»»
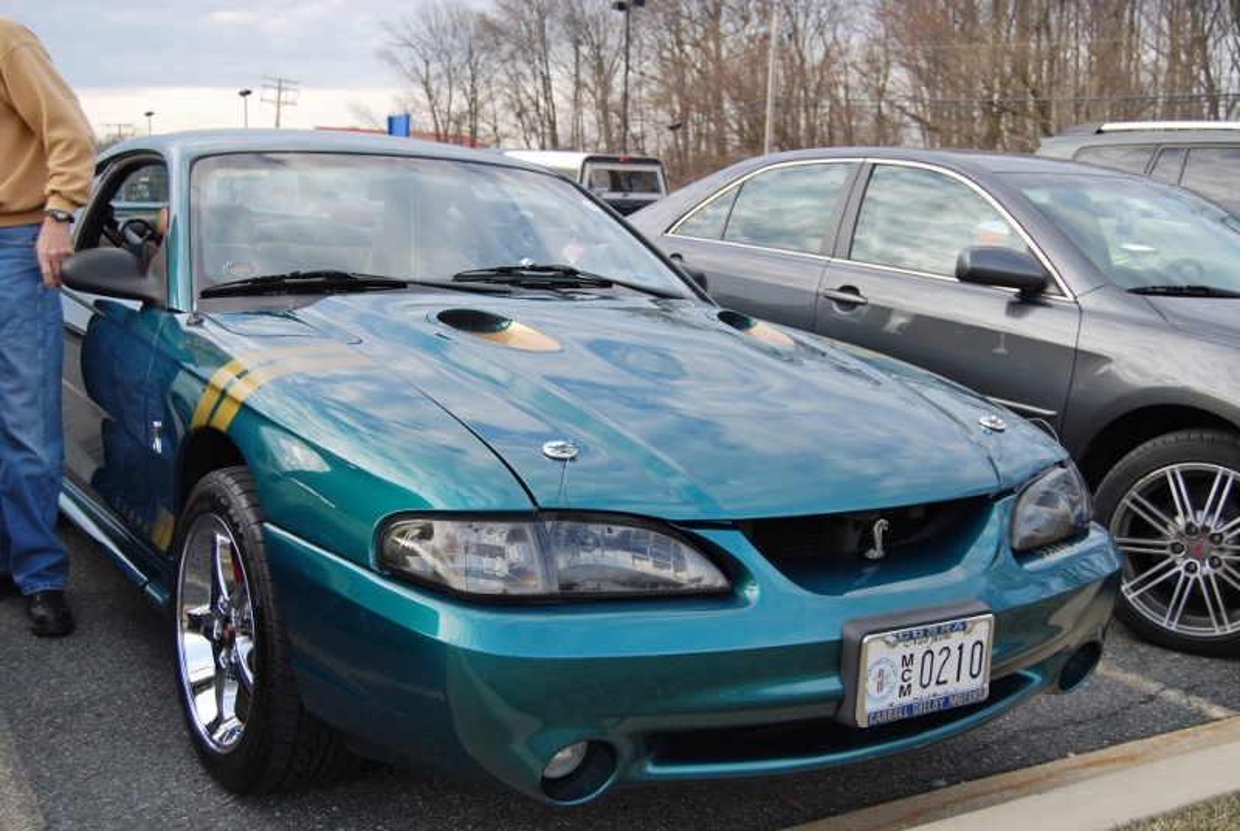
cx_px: 620
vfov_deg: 34.3
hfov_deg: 49.5
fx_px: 1345
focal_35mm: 39
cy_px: 416
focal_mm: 26
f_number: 5.6
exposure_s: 1/125
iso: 140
««
JOB: In transcribing the listing, keep each word as it is and drop the pictures.

WORKED SOLUTION:
cx_px: 620
vfov_deg: 34.3
hfov_deg: 49.5
fx_px: 1345
focal_35mm: 39
cy_px: 416
focal_mm: 26
f_number: 5.6
exposure_s: 1/125
iso: 140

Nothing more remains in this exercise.